(SELECTED EXCERPT begins)

By Staff -- Broadcasting & Cable, 5/10/2004

Items:
Promises, Promises
Where's the Beef?
Surrender Your Analog
Border Dispute

Promises, Promises

EchoStar's Charlie Ergen says he wants to broker a compromise with broadcasters. The issue is his controversial plan to beam a handful of digital network channels from big cities into local markets. DirecTV agreed to shut off imported network channels in any market once EchoStar offers the networks' local affiliate. "This is a plan that can be endorsed," he told Sen. John Sununu (R-N.H.) during a hearing last week on renewing EchoStar's and DirecTV's rights to offer broadcast channels. Legislation reauthorizing the satellite carrier's rights is expected to pass Congress next month. Ergen qualified his endorsement by demanding to see the legal fine print of any provision before committing.

He is also asking Congress for the right to beam HD programming from network stations in big markets to customers nationwide who can't get it and other digital programming from local affiliates.

Despite his peace offering, broadcasters still oppose his plan. Imported network feeds eat away at a local stations' ratings, they say. Moreover, they add, Ergen has routinely ignored legal obligations to shut off imported analog network signals to hundreds of thousands of subscribers.

Where's the Beef?

The FCC is back in the judgment business. In the next few weeks, the agency will study whether stations are providing enough local news, political coverage, and other specialty programming for their viewers. But Democratic Commissioner Michael Copps fears that the inquiry will be all talk and no teeth.

Copps is unhappy that FCC Chairman Michael Powell isn't proposing any tough new rules but only wants public and industry opinions on stations' track records. "The FCC ought to do more than just ask preliminary questions," he told the Future of Music Coalition last week. Specifically, Copps wants the FCC to set public-interest obligations, such as more political coverage and kids programming, for digital stations.

(SELECTED EXCERPT ends)
(SUPPLIED DATA begins)

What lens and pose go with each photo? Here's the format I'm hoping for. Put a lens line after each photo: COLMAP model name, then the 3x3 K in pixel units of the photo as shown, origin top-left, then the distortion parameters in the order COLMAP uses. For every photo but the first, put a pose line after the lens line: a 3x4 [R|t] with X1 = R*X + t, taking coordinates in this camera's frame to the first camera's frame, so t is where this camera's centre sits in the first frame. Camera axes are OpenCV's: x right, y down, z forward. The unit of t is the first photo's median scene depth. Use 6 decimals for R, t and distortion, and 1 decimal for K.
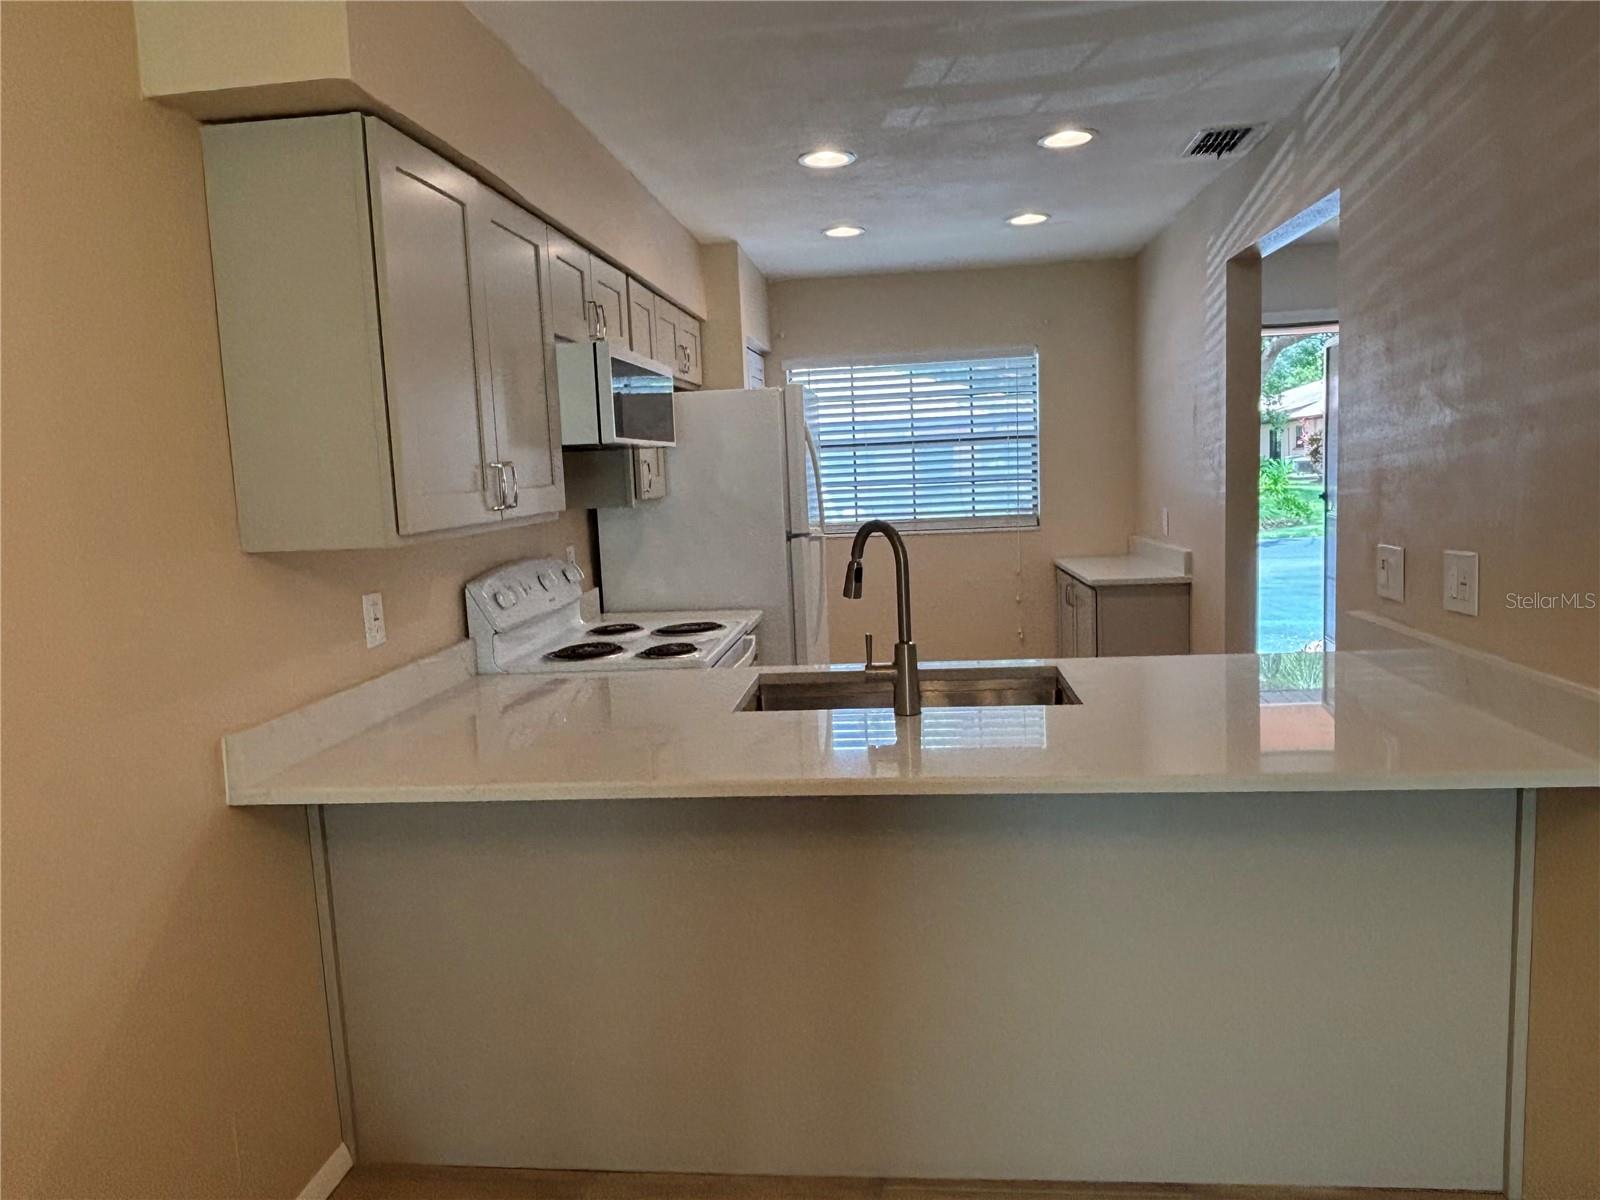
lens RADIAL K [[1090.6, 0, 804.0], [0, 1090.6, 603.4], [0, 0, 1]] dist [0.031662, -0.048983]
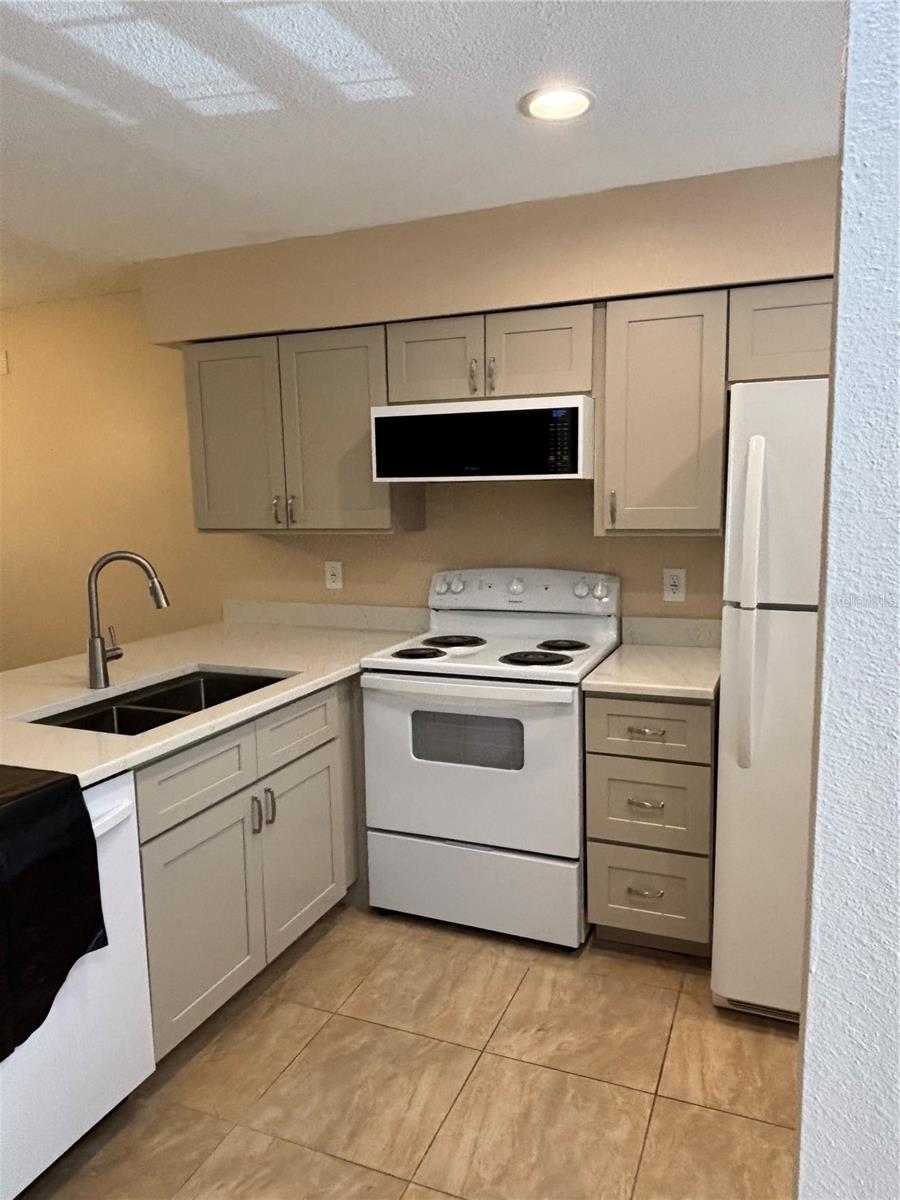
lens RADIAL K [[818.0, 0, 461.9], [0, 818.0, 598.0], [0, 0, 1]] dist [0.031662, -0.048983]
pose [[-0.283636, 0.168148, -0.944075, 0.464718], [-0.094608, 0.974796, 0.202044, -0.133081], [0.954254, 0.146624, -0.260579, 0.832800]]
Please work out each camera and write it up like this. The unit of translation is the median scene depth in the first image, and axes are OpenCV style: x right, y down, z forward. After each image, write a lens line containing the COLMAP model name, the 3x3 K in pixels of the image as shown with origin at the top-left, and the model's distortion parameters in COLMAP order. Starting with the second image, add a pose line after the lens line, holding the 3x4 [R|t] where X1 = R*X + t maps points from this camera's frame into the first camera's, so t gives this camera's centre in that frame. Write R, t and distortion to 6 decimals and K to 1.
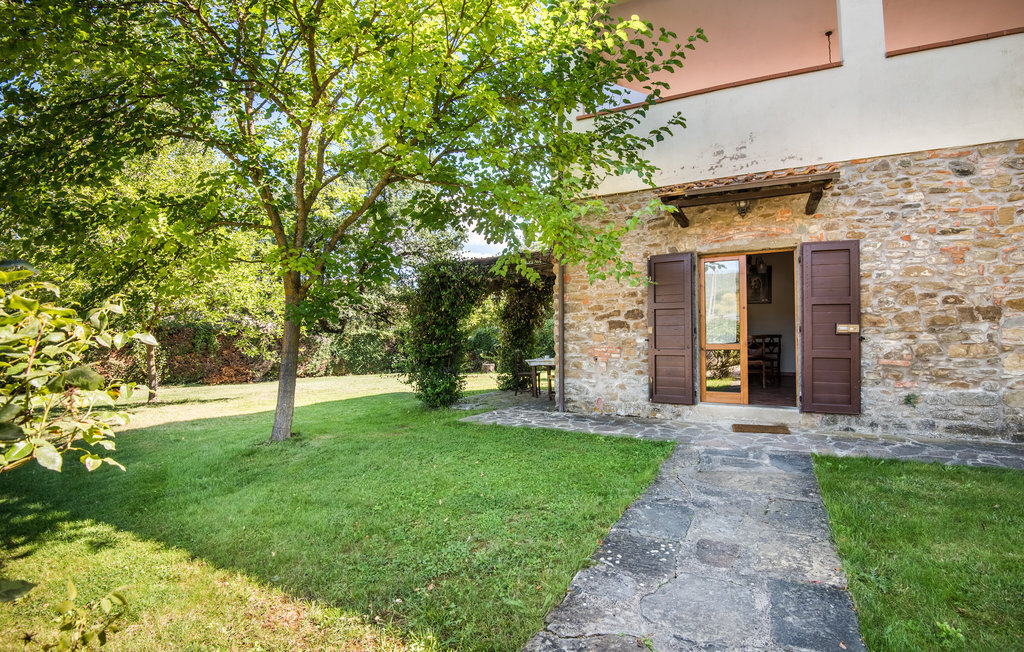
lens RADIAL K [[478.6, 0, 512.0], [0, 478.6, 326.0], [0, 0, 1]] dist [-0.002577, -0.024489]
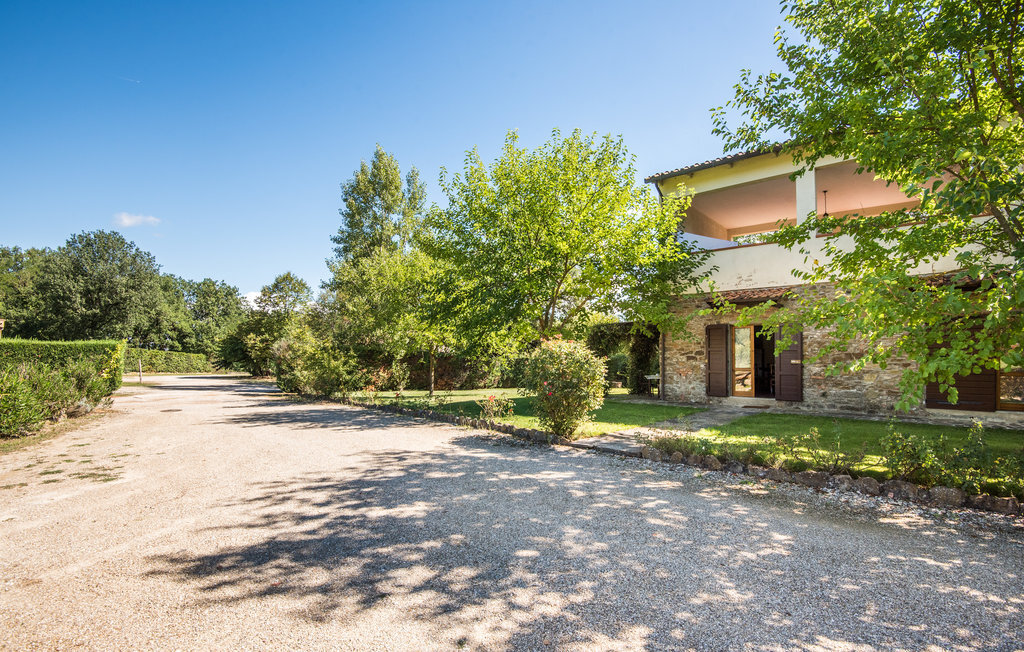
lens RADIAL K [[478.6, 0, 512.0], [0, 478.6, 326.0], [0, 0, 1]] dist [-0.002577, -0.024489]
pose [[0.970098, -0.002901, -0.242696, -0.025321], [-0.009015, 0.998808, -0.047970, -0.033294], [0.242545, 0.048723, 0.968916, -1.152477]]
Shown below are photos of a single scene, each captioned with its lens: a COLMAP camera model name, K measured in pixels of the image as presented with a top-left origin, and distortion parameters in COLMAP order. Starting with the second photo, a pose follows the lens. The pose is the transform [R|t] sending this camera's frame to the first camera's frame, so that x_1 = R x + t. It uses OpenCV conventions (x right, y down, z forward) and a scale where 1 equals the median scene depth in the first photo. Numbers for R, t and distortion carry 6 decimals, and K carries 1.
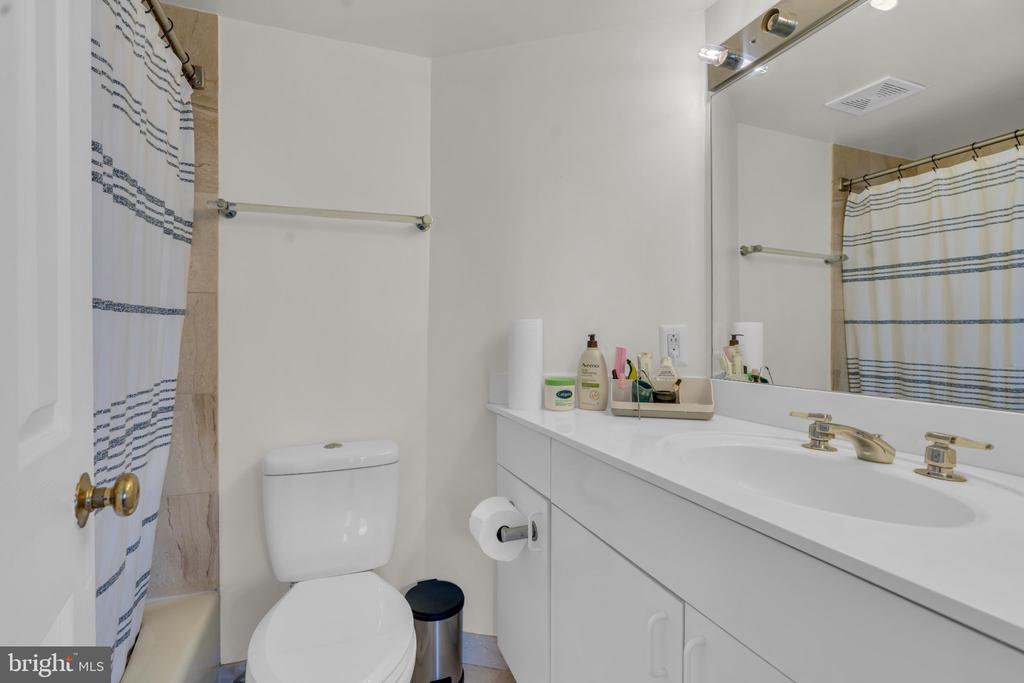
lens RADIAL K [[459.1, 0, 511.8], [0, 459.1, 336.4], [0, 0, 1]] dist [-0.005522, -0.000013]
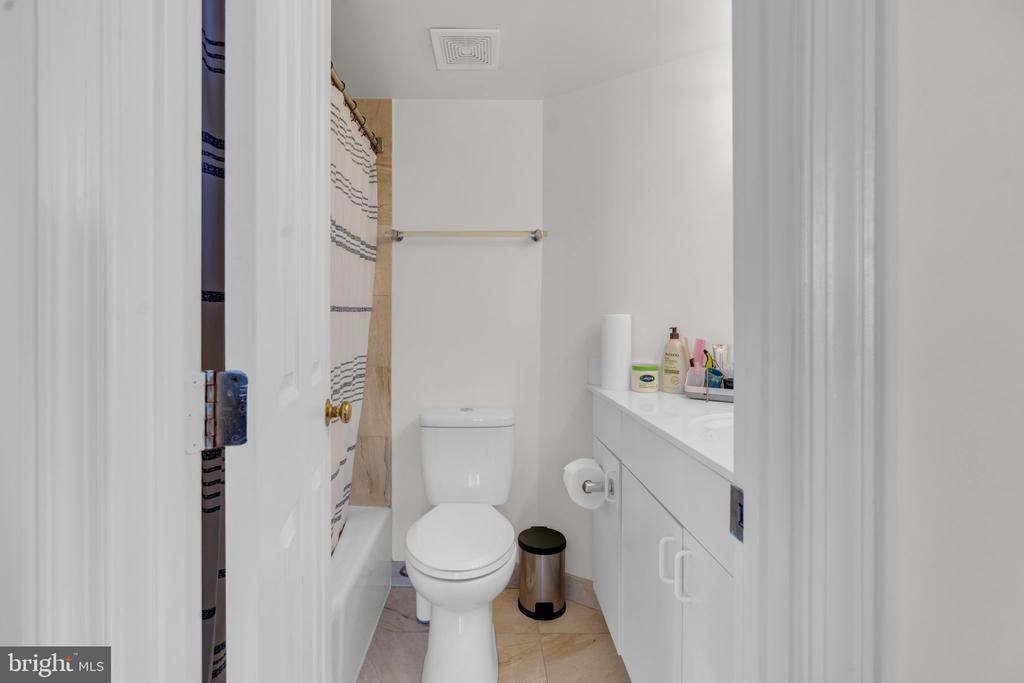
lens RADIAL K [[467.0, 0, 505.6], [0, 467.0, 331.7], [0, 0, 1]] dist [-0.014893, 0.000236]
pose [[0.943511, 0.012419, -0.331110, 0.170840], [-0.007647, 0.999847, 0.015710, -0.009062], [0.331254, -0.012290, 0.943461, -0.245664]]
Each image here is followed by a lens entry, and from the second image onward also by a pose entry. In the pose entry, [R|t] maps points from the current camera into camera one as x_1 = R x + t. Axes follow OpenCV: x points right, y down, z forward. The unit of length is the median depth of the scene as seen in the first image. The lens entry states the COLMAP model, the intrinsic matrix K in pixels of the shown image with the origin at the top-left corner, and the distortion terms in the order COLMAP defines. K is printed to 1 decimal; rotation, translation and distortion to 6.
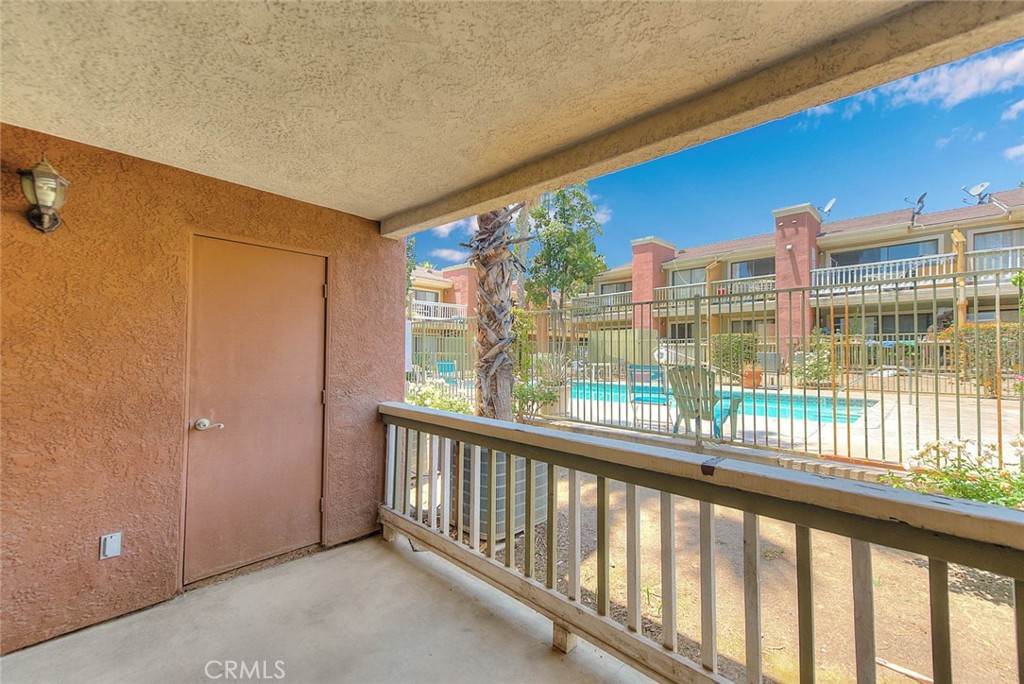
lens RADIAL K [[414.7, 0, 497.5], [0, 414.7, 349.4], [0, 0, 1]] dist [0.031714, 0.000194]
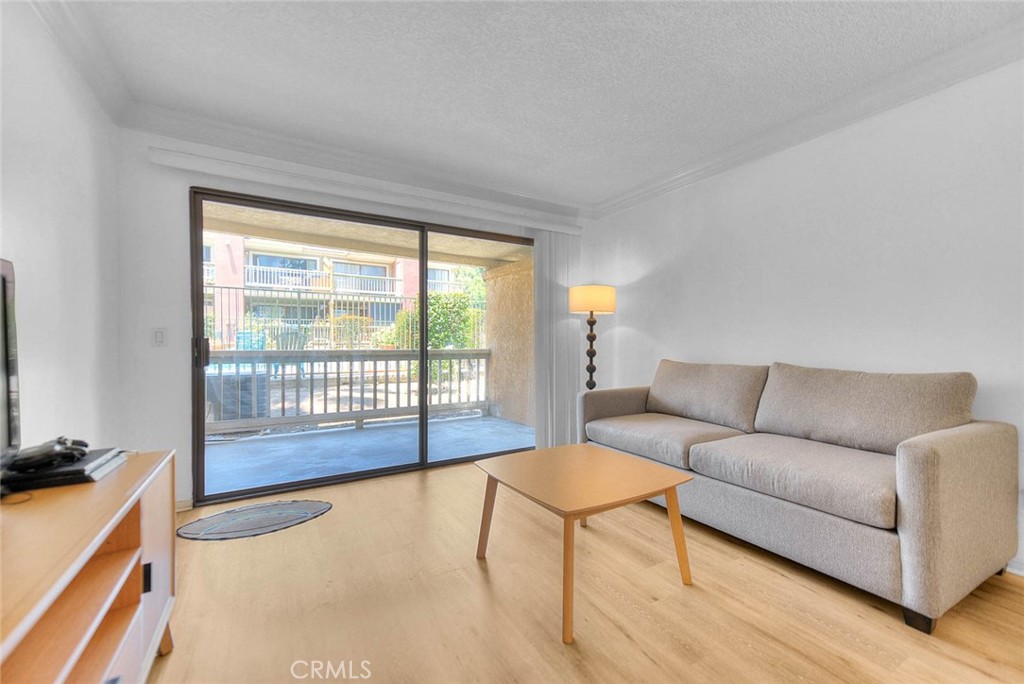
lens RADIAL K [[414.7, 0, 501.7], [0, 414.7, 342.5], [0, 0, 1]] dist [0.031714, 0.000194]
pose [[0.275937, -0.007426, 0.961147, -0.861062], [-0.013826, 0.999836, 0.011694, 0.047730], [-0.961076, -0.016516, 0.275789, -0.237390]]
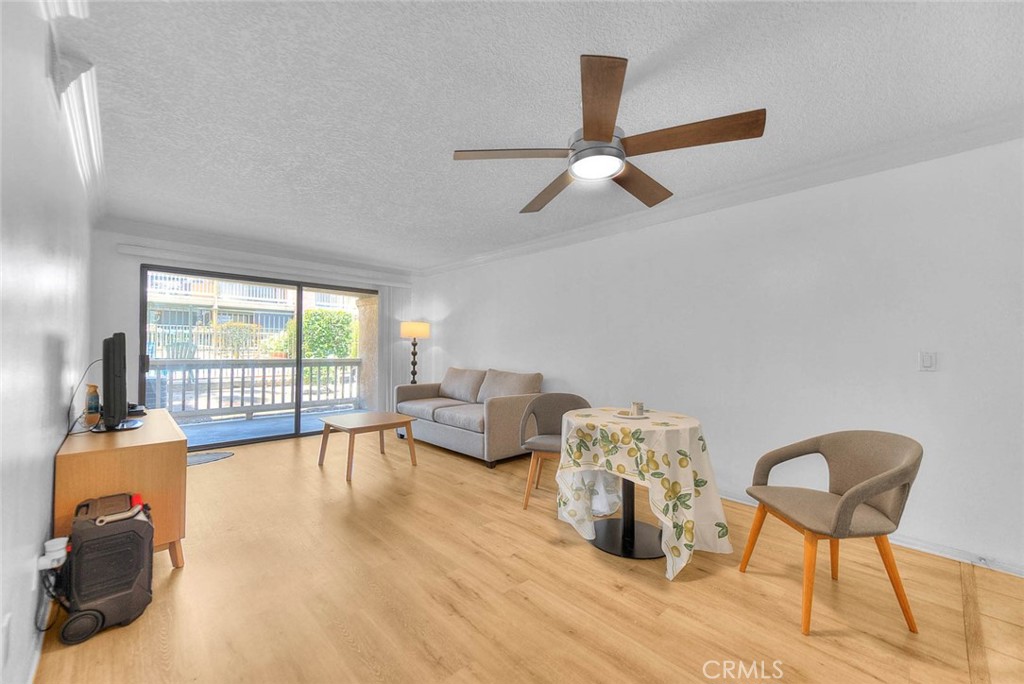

(SUPPLIED DATA ends)

In the Broadcasting & Cable news items, which FCC commissioner fears the agency's inquiry into local programming will be "all talk and no teeth"?

■ TASK OUTPUT ■
Democratic Commissioner Michael Copps.